··· DATA RECORDS
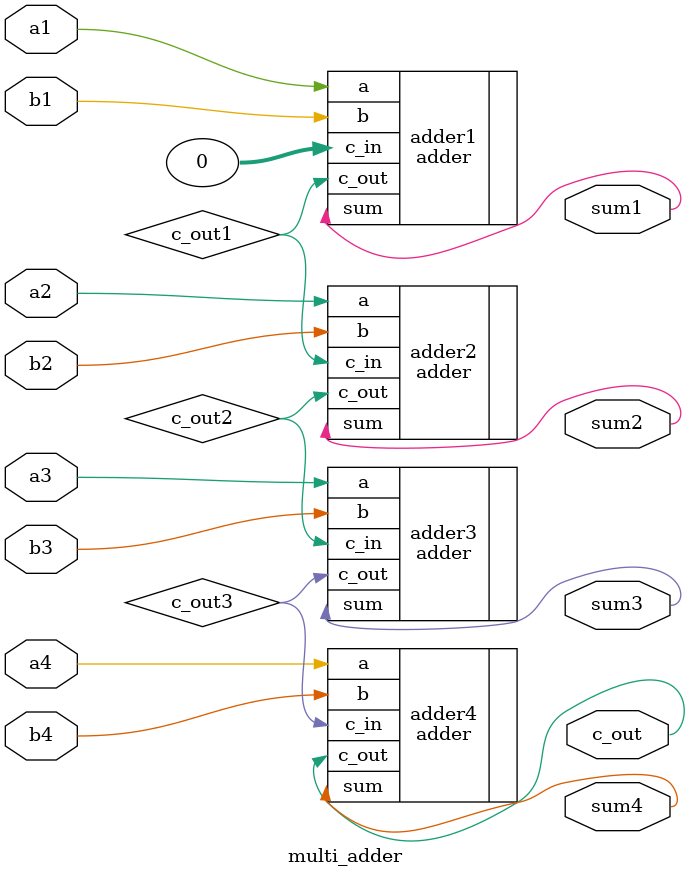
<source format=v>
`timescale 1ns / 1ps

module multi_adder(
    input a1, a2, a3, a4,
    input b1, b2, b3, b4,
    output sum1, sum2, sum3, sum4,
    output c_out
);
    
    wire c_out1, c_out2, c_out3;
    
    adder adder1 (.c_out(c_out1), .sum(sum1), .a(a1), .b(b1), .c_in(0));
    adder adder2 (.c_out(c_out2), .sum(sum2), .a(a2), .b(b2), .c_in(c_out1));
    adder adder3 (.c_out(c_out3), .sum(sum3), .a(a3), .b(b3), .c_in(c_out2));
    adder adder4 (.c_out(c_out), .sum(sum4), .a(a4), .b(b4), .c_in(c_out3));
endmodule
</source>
······
● WORK INSTRUCTIONS
Which lines of the data contain the string "output"? Copy each one.

● WRITTEN ANSWER
    output sum1, sum2, sum3, sum4,
    output c_out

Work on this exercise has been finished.